Work order =>
Search the records below for the word "positivity". Pull out each line that has it.
◆ ◆ ◆ ◆ ◆
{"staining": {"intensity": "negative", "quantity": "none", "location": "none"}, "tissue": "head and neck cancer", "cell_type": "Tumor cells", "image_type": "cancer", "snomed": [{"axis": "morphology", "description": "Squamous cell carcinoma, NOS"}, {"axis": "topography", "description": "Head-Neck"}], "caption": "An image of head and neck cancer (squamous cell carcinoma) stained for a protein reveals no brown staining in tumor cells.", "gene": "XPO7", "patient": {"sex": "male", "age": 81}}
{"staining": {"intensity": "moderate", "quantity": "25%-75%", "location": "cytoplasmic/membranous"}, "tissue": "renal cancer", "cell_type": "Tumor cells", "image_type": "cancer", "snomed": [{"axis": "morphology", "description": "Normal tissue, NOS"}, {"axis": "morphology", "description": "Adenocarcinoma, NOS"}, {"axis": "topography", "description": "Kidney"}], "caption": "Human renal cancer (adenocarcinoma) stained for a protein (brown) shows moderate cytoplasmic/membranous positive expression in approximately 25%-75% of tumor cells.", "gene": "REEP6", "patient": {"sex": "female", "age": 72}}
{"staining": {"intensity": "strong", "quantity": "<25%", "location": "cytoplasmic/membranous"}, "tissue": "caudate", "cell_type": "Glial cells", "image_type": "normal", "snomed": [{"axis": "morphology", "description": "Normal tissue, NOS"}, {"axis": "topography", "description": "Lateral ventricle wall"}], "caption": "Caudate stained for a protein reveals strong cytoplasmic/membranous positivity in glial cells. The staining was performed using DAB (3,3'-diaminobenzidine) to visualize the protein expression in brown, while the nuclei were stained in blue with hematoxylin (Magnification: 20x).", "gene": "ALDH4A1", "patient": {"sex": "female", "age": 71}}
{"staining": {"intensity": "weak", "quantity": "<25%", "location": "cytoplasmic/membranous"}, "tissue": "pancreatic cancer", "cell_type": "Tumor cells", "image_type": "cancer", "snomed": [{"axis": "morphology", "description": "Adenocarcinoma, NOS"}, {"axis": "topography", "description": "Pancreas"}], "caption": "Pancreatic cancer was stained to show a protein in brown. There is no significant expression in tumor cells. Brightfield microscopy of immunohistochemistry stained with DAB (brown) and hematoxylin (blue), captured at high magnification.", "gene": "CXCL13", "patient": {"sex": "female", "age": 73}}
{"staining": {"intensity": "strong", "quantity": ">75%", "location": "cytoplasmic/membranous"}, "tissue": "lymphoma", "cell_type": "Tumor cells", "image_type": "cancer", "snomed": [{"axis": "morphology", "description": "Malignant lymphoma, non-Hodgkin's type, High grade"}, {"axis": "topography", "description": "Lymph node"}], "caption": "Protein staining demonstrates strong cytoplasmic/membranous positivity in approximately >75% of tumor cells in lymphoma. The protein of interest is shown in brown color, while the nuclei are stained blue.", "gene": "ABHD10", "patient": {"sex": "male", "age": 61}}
◆ ◆ ◆ ◆ ◆
Task answer =>
{"staining": {"intensity": "strong", "quantity": "<25%", "location": "cytoplasmic/membranous"}, "tissue": "caudate", "cell_type": "Glial cells", "image_type": "normal", "snomed": [{"axis": "morphology", "description": "Normal tissue, NOS"}, {"axis": "topography", "description": "Lateral ventricle wall"}], "caption": "Caudate stained for a protein reveals strong cytoplasmic/membranous positivity in glial cells. The staining was performed using DAB (3,3'-diaminobenzidine) to visualize the protein expression in brown, while the nuclei were stained in blue with hematoxylin (Magnification: 20x).", "gene": "ALDH4A1", "patient": {"sex": "female", "age": 71}}
{"staining": {"intensity": "strong", "quantity": ">75%", "location": "cytoplasmic/membranous"}, "tissue": "lymphoma", "cell_type": "Tumor cells", "image_type": "cancer", "snomed": [{"axis": "morphology", "description": "Malignant lymphoma, non-Hodgkin's type, High grade"}, {"axis": "topography", "description": "Lymph node"}], "caption": "Protein staining demonstrates strong cytoplasmic/membranous positivity in approximately >75% of tumor cells in lymphoma. The protein of interest is shown in brown color, while the nuclei are stained blue.", "gene": "ABHD10", "patient": {"sex": "male", "age": 61}}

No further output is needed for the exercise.